■ YOUR TASK: Copy the entries below exactly. Images do not belong in the copy.

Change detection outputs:
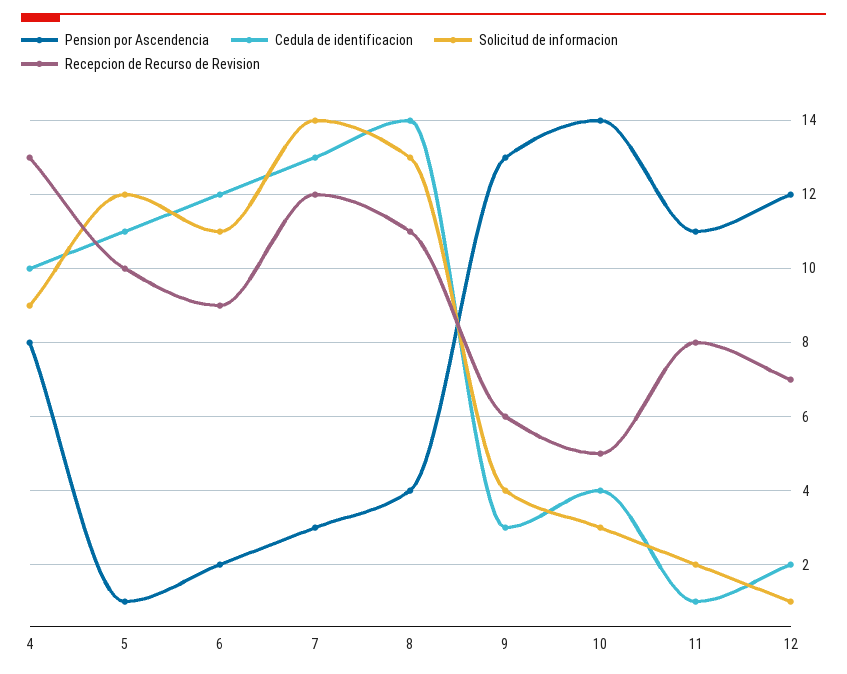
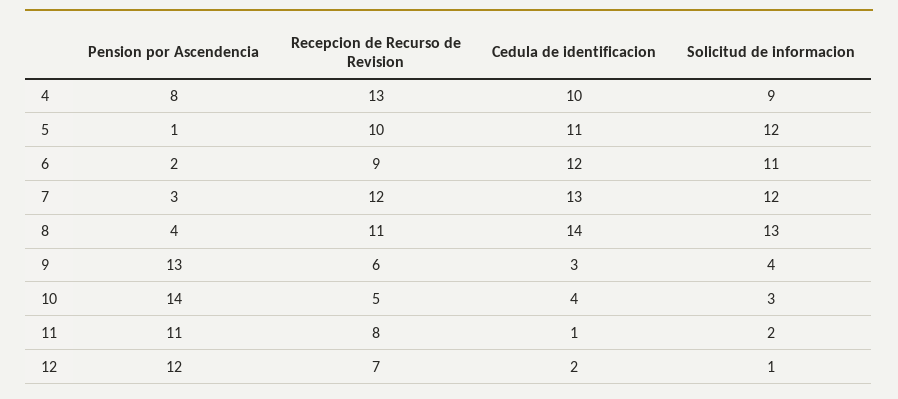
  {
    "Pension por Ascendencia": {
      "4": 8,
      "5": 1,
      "6": 2,
      "7": 3,
      "8": 4,
      "9": 13,
      "10": 14,
      "11": 11,
      "12": 12
    },
    "Cedula de identificacion": {
      "4": 10,
      "5": 11,
      "6": 12,
      "7": 13,
      "8": 14,
      "9": 3,
      "10": 4,
      "11": 1,
      "12": 2
    },
    "Solicitud de informacion": {
      "4": 9,
      "5": 12,
      "6": 11,
-     "7": 14,
+     "7": 12,
      "8": 13,
      "9": 4,
      "10": 3,
      "11": 2,
      "12": 1
    },
    "Recepcion de Recurso de Revision": {
      "4": 13,
      "5": 10,
      "6": 9,
      "7": 12,
      "8": 11,
      "9": 6,
      "10": 5,
      "11": 8,
      "12": 7
    }
  }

■ EXPECTED OUTPUT:
  {
    "Pension por Ascendencia": {
      "4": 8,
      "5": 1,
      "6": 2,
      "7": 3,
      "8": 4,
      "9": 13,
      "10": 14,
      "11": 11,
      "12": 12
    },
    "Cedula de identificacion": {
      "4": 10,
      "5": 11,
      "6": 12,
      "7": 13,
      "8": 14,
      "9": 3,
      "10": 4,
      "11": 1,
      "12": 2
    },
    "Solicitud de informacion": {
      "4": 9,
      "5": 12,
      "6": 11,
-     "7": 14,
+     "7": 12,
      "8": 13,
      "9": 4,
      "10": 3,
      "11": 2,
      "12": 1
    },
    "Recepcion de Recurso de Revision": {
      "4": 13,
      "5": 10,
      "6": 9,
      "7": 12,
      "8": 11,
      "9": 6,
      "10": 5,
      "11": 8,
      "12": 7
    }
  }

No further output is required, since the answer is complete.